__Task to carry out__.
From the records below, copy out each line that has the word "Numbers".

__Records to process__.
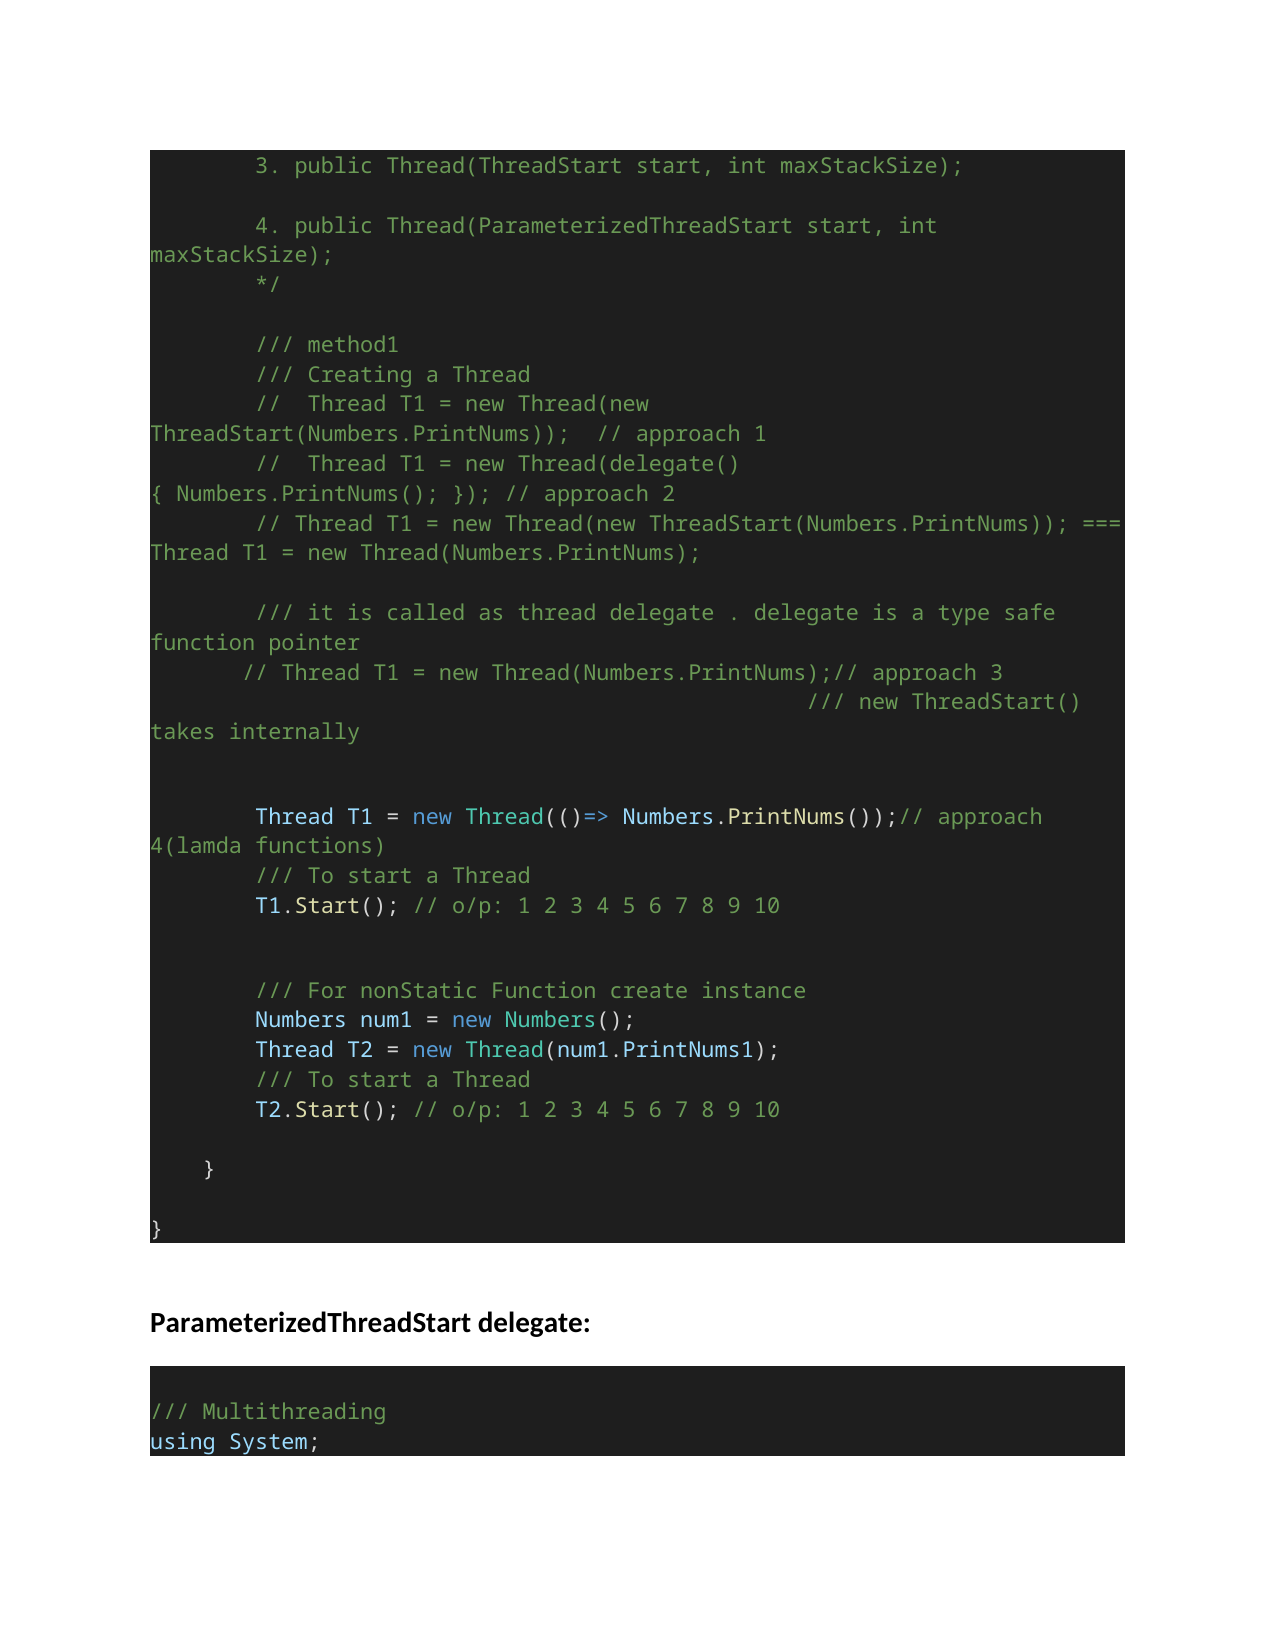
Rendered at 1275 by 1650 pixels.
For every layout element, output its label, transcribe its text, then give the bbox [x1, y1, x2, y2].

text /// it is called as thread delegate . delegate is a type safe function pointer [150, 597, 1125, 656]
text Thread T1 = new Thread(()=> Numbers.PrintNums());// approach 4(lamda functions) [150, 801, 1125, 860]
text using System; [150, 1426, 1125, 1456]
text /// To start a Thread [150, 1064, 1125, 1094]
text Numbers num1 = new Numbers(); [150, 1004, 1125, 1034]
text Thread T2 = new Thread(num1.PrintNums1); [150, 1034, 1125, 1064]
text T1.Start(); // o/p: 1 2 3 4 5 6 7 8 9 10 [150, 890, 1125, 920]
text } [150, 1213, 1125, 1243]
text } [150, 1153, 1125, 1183]
text T2.Start(); // o/p: 1 2 3 4 5 6 7 8 9 10 [150, 1094, 1125, 1123]
text 4. public Thread(ParameterizedThreadStart start, int maxStackSize); [150, 209, 1125, 269]
text // Thread T1 = new Thread(new ThreadStart(Numbers.PrintNums)); === Thread T1 = new Thread(Numbers.PrintNums); [150, 507, 1125, 567]
text /// new ThreadStart() takes internally [150, 686, 1125, 746]
text */ [150, 269, 1125, 299]
text // Thread T1 = new Thread(Numbers.PrintNums);// approach 3 [150, 656, 1125, 686]
text // Thread T1 = new Thread(new ThreadStart(Numbers.PrintNums)); // approach 1 [150, 388, 1125, 448]
text /// Multithreading [150, 1396, 1125, 1426]
text /// Creating a Thread [150, 358, 1125, 388]
text /// To start a Thread [150, 860, 1125, 890]
text ParameterizedThreadStart delegate: [150, 1304, 1125, 1340]
text // Thread T1 = new Thread(delegate() { Numbers.PrintNums(); }); // approach 2 [150, 448, 1125, 507]
text 3. public Thread(ThreadStart start, int maxStackSize); [150, 150, 1125, 180]
text /// method1 [150, 329, 1125, 358]
text /// For nonStatic Function create instance [150, 974, 1125, 1004]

__Solution to the exercise__.
text Thread T1 = new Thread(()=> Numbers.PrintNums());// approach 4(lamda functions) [150, 801, 1125, 860]
text Numbers num1 = new Numbers(); [150, 1004, 1125, 1034]
text // Thread T1 = new Thread(new ThreadStart(Numbers.PrintNums)); === Thread T1 = new Thread(Numbers.PrintNums); [150, 507, 1125, 567]
text // Thread T1 = new Thread(Numbers.PrintNums);// approach 3 [150, 656, 1125, 686]
text // Thread T1 = new Thread(new ThreadStart(Numbers.PrintNums)); // approach 1 [150, 388, 1125, 448]
text // Thread T1 = new Thread(delegate() { Numbers.PrintNums(); }); // approach 2 [150, 448, 1125, 507]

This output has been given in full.